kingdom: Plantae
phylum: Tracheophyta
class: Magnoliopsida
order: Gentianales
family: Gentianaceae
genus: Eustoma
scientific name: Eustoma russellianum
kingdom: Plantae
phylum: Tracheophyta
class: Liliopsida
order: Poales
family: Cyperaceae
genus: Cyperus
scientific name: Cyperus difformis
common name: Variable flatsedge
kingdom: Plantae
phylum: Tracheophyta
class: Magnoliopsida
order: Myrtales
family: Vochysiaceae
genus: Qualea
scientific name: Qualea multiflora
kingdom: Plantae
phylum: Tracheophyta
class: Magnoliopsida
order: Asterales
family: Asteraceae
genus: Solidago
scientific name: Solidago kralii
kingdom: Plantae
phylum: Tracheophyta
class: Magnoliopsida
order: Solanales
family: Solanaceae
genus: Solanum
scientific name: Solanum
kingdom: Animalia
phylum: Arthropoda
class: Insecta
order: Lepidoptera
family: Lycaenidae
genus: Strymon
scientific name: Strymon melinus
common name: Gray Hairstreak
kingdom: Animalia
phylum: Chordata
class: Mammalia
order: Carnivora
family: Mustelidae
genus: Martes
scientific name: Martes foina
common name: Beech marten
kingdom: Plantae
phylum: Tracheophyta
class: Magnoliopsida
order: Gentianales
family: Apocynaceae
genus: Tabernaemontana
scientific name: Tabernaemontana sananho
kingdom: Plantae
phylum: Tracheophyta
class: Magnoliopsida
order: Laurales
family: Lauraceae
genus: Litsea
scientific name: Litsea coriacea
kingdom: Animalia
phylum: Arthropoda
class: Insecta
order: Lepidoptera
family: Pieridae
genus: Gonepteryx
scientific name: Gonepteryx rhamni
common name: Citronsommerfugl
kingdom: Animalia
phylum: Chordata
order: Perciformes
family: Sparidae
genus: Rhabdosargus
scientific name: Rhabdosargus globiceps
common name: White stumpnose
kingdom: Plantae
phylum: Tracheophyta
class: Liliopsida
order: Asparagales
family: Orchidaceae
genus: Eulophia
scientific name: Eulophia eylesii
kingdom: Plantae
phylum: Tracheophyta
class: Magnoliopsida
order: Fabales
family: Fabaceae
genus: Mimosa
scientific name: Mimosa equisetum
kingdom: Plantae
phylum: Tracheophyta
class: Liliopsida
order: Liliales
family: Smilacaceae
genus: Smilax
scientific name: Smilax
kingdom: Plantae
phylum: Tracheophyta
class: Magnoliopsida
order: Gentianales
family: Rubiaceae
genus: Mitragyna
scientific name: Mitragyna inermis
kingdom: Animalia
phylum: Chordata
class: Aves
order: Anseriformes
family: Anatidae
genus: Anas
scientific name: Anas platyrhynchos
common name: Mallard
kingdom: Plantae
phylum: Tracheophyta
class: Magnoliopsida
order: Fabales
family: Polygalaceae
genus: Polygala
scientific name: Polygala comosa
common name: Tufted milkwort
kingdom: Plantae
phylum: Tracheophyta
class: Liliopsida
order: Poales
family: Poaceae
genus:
☆ ☆ ☆ ☆
Please give the records again from the line with "scientific name: Solidago kralii" to the line with "genus: Tabernaemontana", substituting "vernacular name" for each "common name" and changing nothing else. Return only those lines.

• **Response below**
scientific name: Solidago kralii
kingdom: Plantae
phylum: Tracheophyta
class: Magnoliopsida
order: Solanales
family: Solanaceae
genus: Solanum
scientific name: Solanum
kingdom: Animalia
phylum: Arthropoda
class: Insecta
order: Lepidoptera
family: Lycaenidae
genus: Strymon
scientific name: Strymon melinus
vernacular name: Gray Hairstreak
kingdom: Animalia
phylum: Chordata
class: Mammalia
order: Carnivora
family: Mustelidae
genus: Martes
scientific name: Martes foina
vernacular name: Beech marten
kingdom: Plantae
phylum: Tracheophyta
class: Magnoliopsida
order: Gentianales
family: Apocynaceae
genus: Tabernaemontana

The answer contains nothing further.